Is retrieval an effective detector with a large retrieval corpus?

  • Retrieval-based detectors scale well with larger corpus sizes.
  • Detection accuracy remains consistently high across different corpus sizes.
  • BM25 outperforms P-SP across different retrieval corpus sizes.
  • Detection works best with 50 or more tokens of generated text.

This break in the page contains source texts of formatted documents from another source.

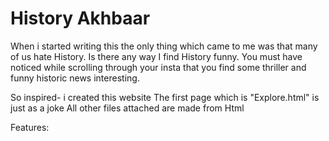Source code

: # History Akhbaar
When i started writing this the only thing which came to me was that many of us hate History. Is there any way I find History funny.
You must have noticed while scrolling through your insta that you find some thriller and funny historic news interesting.


So inspired- i created this website
The first page which is "Explore.html" is just as a joke
All other files attached are made from Html


Features:
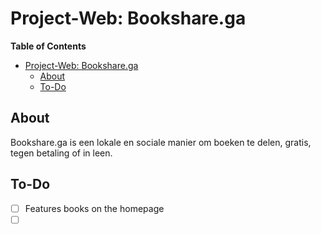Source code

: # Project-Web: Bookshare.ga

<!-- START doctoc generated TOC please keep comment here to allow auto update -->
<!-- DON'T EDIT THIS SECTION, INSTEAD RE-RUN doctoc TO UPDATE -->
**Table of Contents**

- [Project-Web: Bookshare.ga](#project-web-booksharega)
  - [About](#about)
  - [To-Do](#to-do)

<!-- END doctoc generated TOC please keep comment here to allow auto update -->

## About

Bookshare.ga is een lokale en sociale manier om boeken te delen, gratis, tegen betaling of in leen.

## To-Do

- [ ] Features books on the homepage
- [ ] ​
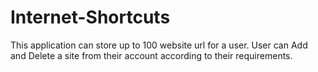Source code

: # Internet-Shortcuts
This application can store up to 100 website url for a user. User can Add and Delete a site from their account according to their requirements. 
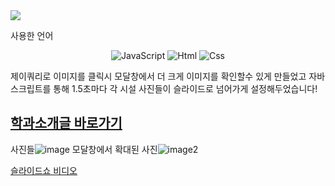 
<img src="https://capsule-render.vercel.app/api?type=waving&color=auto&height=200&section=header&text=8주차_과제_갤러리_꾸미기&fontSize=40" />

사용한 언어
<div align="center">
	<img alt="JavaScript" src ="https://img.shields.io/badge/JavaScriipt-F7DF1E.svg?&style=for-the-badge&logo=JavaScript&logoColor=black"/>
	<img alt="Html" src ="https://img.shields.io/badge/HTML5-E34F26.svg?&style=for-the-badge&logo=HTML5&logoColor=white"/>
	<img alt="Css" src ="https://img.shields.io/badge/CSS3-1572B6.svg?&style=for-the-badge&logo=CSS3&logoColor=white"/>
</div>

제이쿼리로 이미지를 클릭시 모달창에서 더 크게 이미지를 확인할수 있게 만들었고 자바스크립트를 통해 1.5초마다 각 시설 사진들이 슬라이드로 넘어가게 설정해두었습니다!

##  [학과소개글 바로가기](https://wjsrudals411.github.io/Cordova/week8/10_12)

사진들![image](https://github.com/wjsrudals411/Cordova/assets/103473959/303b95f5-0ec0-48da-8e30-b7c34541a71b)
모달창에서 확대된 사진![image2](https://github.com/wjsrudals411/Cordova/assets/103473959/e7b1d9c6-107d-4e82-8013-8fcb7b329b9b)


[슬라이드쇼 비디오](https://github.com/wjsrudals411/Cordova/assets/103473959/63bf1a31-604e-494a-8fee-2d338371bb81)

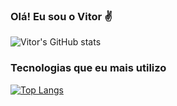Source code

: ### Olá! Eu sou o Vitor ✌️

![Vitor's GitHub stats](https://github-readme-stats.vercel.app/api?username=vitoroliveira0905&show_icons=true&theme=midnight-purple)

### Tecnologias que eu mais utilizo

[![Top Langs](https://github-readme-stats.vercel.app/api/top-langs/?username=vitoroliveira0905)](https://github.com/vitoroliveira0905/github-readme-stats)
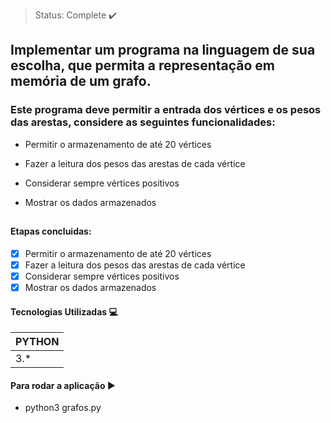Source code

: > Status: Complete ✔️

## Implementar um programa na linguagem de sua escolha, que permita a representação em memória de um grafo.

### Este programa deve permitir a entrada dos vértices e os pesos das arestas, considere as seguintes funcionalidades:

- Permitir o armazenamento de até 20 vértices

- Fazer a leitura dos pesos das arestas de cada vértice

- Considerar sempre vértices positivos

- Mostrar os dados armazenados

##

#### Etapas concluidas:

- [x] Permitir o armazenamento de até 20 vértices
- [x] Fazer a leitura dos pesos das arestas de cada vértice
- [x] Considerar sempre vértices positivos
- [x] Mostrar os dados armazenados

#### Tecnologias Utilizadas 💻

| PYTHON |
| ------ |
| 3.\*   |

#### Para rodar a aplicação ▶️

- python3 grafos.py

Ideas to make retrieval detection work well at an even larger scale

Limitations of retrieval for detection

  • Detection is specific to an API
  • Retrieval infrastructure needed for large databases
  • False positives due to training data memorization
  • Privacy concerns
  • Slight reduction in accuracy with large databases
  • Tasks with constrained output space or short outputs difficult to detect

Experiments measuring intrinsic paraphrase generation quality

  • Experiments focused on attacking AI-generated text detectors with paraphrases and defending against these attacks
  • DIPPER used as underlying paraphrase generation model
  • Ablation experiments and human evaluations conducted to validate effectiveness of DIPPER
  • DIPPER leverages context from outside of text to be paraphrased
  • DIPPER can paraphrase multiple sentences at once
  • Ablated version of DIPPER (DIPPER-no-ctx) used to compare paraphrasing 3 sentences at a time vs 1 sentence at a time
  • Paraphrasing multiple sentences at a time produces higher quality paraphrases
  • Contextual paraphrasing leads to higher quality paraphrases
  • GPT3.5 and RANKGEN usually prefer multi-sentence paraphrases over single-sentence
  • Human evaluation used to evaluate semantic fidelity of paraphrases
  • Over 80% of the time, annotators rate DIPPER’s paraphrases as nearly equivalent or approximately equivalent
  • DIPPER leverages information from context to increase diversity while maintaining coherence
  • Shortcoming of DIPPER is that it can modify unique proper nouns when using high lexical code

Conclusion

  • We present DIPPER, a discourse paraphrase generation model that can rewrite multiple sentences of text and use context.
  • We use DIPPER to test current AI-generated text detectors and find that DIPPER paraphrases easily evade these detectors.
  • We propose a retrieval-based mechanism to defend against such paraphrase attacks.
  • Experiments show that this defense significantly outperforms baseline detectors on paraphrased text.
  • We survey 25 papers on paraphrase generation from 2018 to 2022 and find that only 3 can paraphrase multiple sentences at once, none can merge or split sentences, none use context, and 14 offer ways to customize diversity.
  • DIPPER combines all desiderata into one model and offers intuitive control knobs for lexical and syntactic diversity.
  • Automatic and human evaluation show that DIPPER can efficiently leverage context information and reorganize sentences while having high fidelity in meaning.
  • We discuss related work on contextual machine translation, text simplification, and machine translation.
  • We provide an appendix section with further information on our human evaluation study.